Edit the entries below so that every "catalogue / barcode" becomes "barcode", leaving everything else untouched.
# START OF DATA SECTION
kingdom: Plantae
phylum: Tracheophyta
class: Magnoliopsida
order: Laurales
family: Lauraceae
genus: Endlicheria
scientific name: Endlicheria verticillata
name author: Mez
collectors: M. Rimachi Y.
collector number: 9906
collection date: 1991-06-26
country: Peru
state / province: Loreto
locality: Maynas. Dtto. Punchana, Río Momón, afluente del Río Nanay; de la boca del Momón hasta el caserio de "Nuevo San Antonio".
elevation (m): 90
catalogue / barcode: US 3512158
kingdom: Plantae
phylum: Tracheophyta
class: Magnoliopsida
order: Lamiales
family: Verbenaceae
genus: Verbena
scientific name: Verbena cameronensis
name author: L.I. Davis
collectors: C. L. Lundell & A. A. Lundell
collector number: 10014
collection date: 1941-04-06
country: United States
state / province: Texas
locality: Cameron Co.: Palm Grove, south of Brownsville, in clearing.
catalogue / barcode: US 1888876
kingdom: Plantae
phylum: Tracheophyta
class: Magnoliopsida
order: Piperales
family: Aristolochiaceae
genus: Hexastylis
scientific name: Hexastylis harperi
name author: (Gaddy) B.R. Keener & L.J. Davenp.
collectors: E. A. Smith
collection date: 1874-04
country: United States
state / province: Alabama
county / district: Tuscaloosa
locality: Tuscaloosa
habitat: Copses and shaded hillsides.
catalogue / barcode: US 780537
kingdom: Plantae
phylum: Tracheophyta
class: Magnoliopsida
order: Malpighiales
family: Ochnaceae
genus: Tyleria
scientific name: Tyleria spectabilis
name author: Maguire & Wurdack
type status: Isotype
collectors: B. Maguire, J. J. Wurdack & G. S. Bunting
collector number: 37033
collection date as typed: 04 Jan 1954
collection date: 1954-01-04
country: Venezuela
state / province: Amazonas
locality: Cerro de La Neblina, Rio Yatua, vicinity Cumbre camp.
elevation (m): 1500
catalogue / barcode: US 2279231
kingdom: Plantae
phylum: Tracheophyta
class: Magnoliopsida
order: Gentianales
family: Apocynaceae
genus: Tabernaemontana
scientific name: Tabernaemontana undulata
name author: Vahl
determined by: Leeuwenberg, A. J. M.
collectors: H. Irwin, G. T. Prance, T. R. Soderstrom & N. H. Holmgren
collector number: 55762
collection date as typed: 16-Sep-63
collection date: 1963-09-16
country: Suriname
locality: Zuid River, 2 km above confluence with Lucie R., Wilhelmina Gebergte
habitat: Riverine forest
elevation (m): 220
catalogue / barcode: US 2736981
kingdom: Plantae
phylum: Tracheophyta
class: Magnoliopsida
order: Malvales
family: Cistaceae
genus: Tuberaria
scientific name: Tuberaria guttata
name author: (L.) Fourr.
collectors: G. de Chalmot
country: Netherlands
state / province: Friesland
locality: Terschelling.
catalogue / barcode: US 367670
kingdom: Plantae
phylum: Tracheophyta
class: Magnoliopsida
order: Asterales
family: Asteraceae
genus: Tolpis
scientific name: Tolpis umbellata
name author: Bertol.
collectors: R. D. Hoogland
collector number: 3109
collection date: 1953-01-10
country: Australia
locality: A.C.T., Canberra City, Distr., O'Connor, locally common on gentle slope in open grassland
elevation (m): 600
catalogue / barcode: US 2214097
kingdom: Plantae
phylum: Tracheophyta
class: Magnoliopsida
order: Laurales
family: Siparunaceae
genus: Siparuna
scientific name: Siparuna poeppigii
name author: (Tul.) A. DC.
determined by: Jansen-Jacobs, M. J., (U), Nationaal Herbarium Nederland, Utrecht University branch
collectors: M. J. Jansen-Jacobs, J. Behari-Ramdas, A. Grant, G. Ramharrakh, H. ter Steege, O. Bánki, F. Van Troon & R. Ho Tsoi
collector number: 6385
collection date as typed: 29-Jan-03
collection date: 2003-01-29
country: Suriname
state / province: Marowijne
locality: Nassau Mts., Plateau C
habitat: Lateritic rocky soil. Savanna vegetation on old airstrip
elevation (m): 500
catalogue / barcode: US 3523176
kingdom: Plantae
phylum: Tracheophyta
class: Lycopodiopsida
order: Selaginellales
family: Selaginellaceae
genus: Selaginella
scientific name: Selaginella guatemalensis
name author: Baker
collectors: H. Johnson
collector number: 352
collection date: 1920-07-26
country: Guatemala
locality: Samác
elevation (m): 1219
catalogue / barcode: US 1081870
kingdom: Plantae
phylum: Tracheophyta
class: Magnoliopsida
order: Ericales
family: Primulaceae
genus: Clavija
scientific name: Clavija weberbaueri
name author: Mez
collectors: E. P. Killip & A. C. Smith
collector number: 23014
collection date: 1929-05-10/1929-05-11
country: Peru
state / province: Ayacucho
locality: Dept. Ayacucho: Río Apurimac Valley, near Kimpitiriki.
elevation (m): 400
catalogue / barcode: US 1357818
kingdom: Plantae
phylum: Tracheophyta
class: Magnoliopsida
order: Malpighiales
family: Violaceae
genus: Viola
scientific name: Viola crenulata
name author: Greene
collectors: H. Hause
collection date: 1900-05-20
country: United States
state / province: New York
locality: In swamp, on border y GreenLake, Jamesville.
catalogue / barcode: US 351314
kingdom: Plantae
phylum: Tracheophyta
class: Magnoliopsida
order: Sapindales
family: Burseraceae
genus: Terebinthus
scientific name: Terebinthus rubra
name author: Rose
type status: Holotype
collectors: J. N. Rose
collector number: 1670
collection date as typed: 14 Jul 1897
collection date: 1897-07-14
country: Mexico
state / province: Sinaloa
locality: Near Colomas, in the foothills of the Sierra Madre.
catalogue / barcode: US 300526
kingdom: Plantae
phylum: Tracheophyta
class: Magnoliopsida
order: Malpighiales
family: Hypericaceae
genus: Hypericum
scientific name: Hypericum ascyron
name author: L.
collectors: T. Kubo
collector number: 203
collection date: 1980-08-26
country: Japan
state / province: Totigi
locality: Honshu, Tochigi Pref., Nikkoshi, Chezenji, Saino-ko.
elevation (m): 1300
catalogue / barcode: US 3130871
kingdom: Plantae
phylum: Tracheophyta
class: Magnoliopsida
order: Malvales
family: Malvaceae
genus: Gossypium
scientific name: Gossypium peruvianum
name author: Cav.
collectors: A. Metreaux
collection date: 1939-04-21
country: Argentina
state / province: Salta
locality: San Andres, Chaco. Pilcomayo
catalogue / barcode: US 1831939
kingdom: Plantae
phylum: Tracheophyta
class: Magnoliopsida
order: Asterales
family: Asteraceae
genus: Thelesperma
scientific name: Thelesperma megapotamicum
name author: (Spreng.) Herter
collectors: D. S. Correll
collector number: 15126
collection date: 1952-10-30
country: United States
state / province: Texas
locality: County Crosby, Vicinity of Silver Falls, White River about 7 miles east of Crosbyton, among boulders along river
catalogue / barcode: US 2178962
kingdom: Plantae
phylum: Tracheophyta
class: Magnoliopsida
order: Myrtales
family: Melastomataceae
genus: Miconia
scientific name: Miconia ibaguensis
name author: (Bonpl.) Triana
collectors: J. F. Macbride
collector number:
# END OF DATA SECTION
OUTPUT:
kingdom: Plantae
phylum: Tracheophyta
class: Magnoliopsida
order: Laurales
family: Lauraceae
genus: Endlicheria
scientific name: Endlicheria verticillata
name author: Mez
collectors: M. Rimachi Y.
collector number: 9906
collection date: 1991-06-26
country: Peru
state / province: Loreto
locality: Maynas. Dtto. Punchana, Río Momón, afluente del Río Nanay; de la boca del Momón hasta el caserio de "Nuevo San Antonio".
elevation (m): 90
barcode: US 3512158
kingdom: Plantae
phylum: Tracheophyta
class: Magnoliopsida
order: Lamiales
family: Verbenaceae
genus: Verbena
scientific name: Verbena cameronensis
name author: L.I. Davis
collectors: C. L. Lundell & A. A. Lundell
collector number: 10014
collection date: 1941-04-06
country: United States
state / province: Texas
locality: Cameron Co.: Palm Grove, south of Brownsville, in clearing.
barcode: US 1888876
kingdom: Plantae
phylum: Tracheophyta
class: Magnoliopsida
order: Piperales
family: Aristolochiaceae
genus: Hexastylis
scientific name: Hexastylis harperi
name author: (Gaddy) B.R. Keener & L.J. Davenp.
collectors: E. A. Smith
collection date: 1874-04
country: United States
state / province: Alabama
county / district: Tuscaloosa
locality: Tuscaloosa
habitat: Copses and shaded hillsides.
barcode: US 780537
kingdom: Plantae
phylum: Tracheophyta
class: Magnoliopsida
order: Malpighiales
family: Ochnaceae
genus: Tyleria
scientific name: Tyleria spectabilis
name author: Maguire & Wurdack
type status: Isotype
collectors: B. Maguire, J. J. Wurdack & G. S. Bunting
collector number: 37033
collection date as typed: 04 Jan 1954
collection date: 1954-01-04
country: Venezuela
state / province: Amazonas
locality: Cerro de La Neblina, Rio Yatua, vicinity Cumbre camp.
elevation (m): 1500
barcode: US 2279231
kingdom: Plantae
phylum: Tracheophyta
class: Magnoliopsida
order: Gentianales
family: Apocynaceae
genus: Tabernaemontana
scientific name: Tabernaemontana undulata
name author: Vahl
determined by: Leeuwenberg, A. J. M.
collectors: H. Irwin, G. T. Prance, T. R. Soderstrom & N. H. Holmgren
collector number: 55762
collection date as typed: 16-Sep-63
collection date: 1963-09-16
country: Suriname
locality: Zuid River, 2 km above confluence with Lucie R., Wilhelmina Gebergte
habitat: Riverine forest
elevation (m): 220
barcode: US 2736981
kingdom: Plantae
phylum: Tracheophyta
class: Magnoliopsida
order: Malvales
family: Cistaceae
genus: Tuberaria
scientific name: Tuberaria guttata
name author: (L.) Fourr.
collectors: G. de Chalmot
country: Netherlands
state / province: Friesland
locality: Terschelling.
barcode: US 367670
kingdom: Plantae
phylum: Tracheophyta
class: Magnoliopsida
order: Asterales
family: Asteraceae
genus: Tolpis
scientific name: Tolpis umbellata
name author: Bertol.
collectors: R. D. Hoogland
collector number: 3109
collection date: 1953-01-10
country: Australia
locality: A.C.T., Canberra City, Distr., O'Connor, locally common on gentle slope in open grassland
elevation (m): 600
barcode: US 2214097
kingdom: Plantae
phylum: Tracheophyta
class: Magnoliopsida
order: Laurales
family: Siparunaceae
genus: Siparuna
scientific name: Siparuna poeppigii
name author: (Tul.) A. DC.
determined by: Jansen-Jacobs, M. J., (U), Nationaal Herbarium Nederland, Utrecht University branch
collectors: M. J. Jansen-Jacobs, J. Behari-Ramdas, A. Grant, G. Ramharrakh, H. ter Steege, O. Bánki, F. Van Troon & R. Ho Tsoi
collector number: 6385
collection date as typed: 29-Jan-03
collection date: 2003-01-29
country: Suriname
state / province: Marowijne
locality: Nassau Mts., Plateau C
habitat: Lateritic rocky soil. Savanna vegetation on old airstrip
elevation (m): 500
barcode: US 3523176
kingdom: Plantae
phylum: Tracheophyta
class: Lycopodiopsida
order: Selaginellales
family: Selaginellaceae
genus: Selaginella
scientific name: Selaginella guatemalensis
name author: Baker
collectors: H. Johnson
collector number: 352
collection date: 1920-07-26
country: Guatemala
locality: Samác
elevation (m): 1219
barcode: US 1081870
kingdom: Plantae
phylum: Tracheophyta
class: Magnoliopsida
order: Ericales
family: Primulaceae
genus: Clavija
scientific name: Clavija weberbaueri
name author: Mez
collectors: E. P. Killip & A. C. Smith
collector number: 23014
collection date: 1929-05-10/1929-05-11
country: Peru
state / province: Ayacucho
locality: Dept. Ayacucho: Río Apurimac Valley, near Kimpitiriki.
elevation (m): 400
barcode: US 1357818
kingdom: Plantae
phylum: Tracheophyta
class: Magnoliopsida
order: Malpighiales
family: Violaceae
genus: Viola
scientific name: Viola crenulata
name author: Greene
collectors: H. Hause
collection date: 1900-05-20
country: United States
state / province: New York
locality: In swamp, on border y GreenLake, Jamesville.
barcode: US 351314
kingdom: Plantae
phylum: Tracheophyta
class: Magnoliopsida
order: Sapindales
family: Burseraceae
genus: Terebinthus
scientific name: Terebinthus rubra
name author: Rose
type status: Holotype
collectors: J. N. Rose
collector number: 1670
collection date as typed: 14 Jul 1897
collection date: 1897-07-14
country: Mexico
state / province: Sinaloa
locality: Near Colomas, in the foothills of the Sierra Madre.
barcode: US 300526
kingdom: Plantae
phylum: Tracheophyta
class: Magnoliopsida
order: Malpighiales
family: Hypericaceae
genus: Hypericum
scientific name: Hypericum ascyron
name author: L.
collectors: T. Kubo
collector number: 203
collection date: 1980-08-26
country: Japan
state / province: Totigi
locality: Honshu, Tochigi Pref., Nikkoshi, Chezenji, Saino-ko.
elevation (m): 1300
barcode: US 3130871
kingdom: Plantae
phylum: Tracheophyta
class: Magnoliopsida
order: Malvales
family: Malvaceae
genus: Gossypium
scientific name: Gossypium peruvianum
name author: Cav.
collectors: A. Metreaux
collection date: 1939-04-21
country: Argentina
state / province: Salta
locality: San Andres, Chaco. Pilcomayo
barcode: US 1831939
kingdom: Plantae
phylum: Tracheophyta
class: Magnoliopsida
order: Asterales
family: Asteraceae
genus: Thelesperma
scientific name: Thelesperma megapotamicum
name author: (Spreng.) Herter
collectors: D. S. Correll
collector number: 15126
collection date: 1952-10-30
country: United States
state / province: Texas
locality: County Crosby, Vicinity of Silver Falls, White River about 7 miles east of Crosbyton, among boulders along river
barcode: US 2178962
kingdom: Plantae
phylum: Tracheophyta
class: Magnoliopsida
order: Myrtales
family: Melastomataceae
genus: Miconia
scientific name: Miconia ibaguensis
name author: (Bonpl.) Triana
collectors: J. F. Macbride
collector number:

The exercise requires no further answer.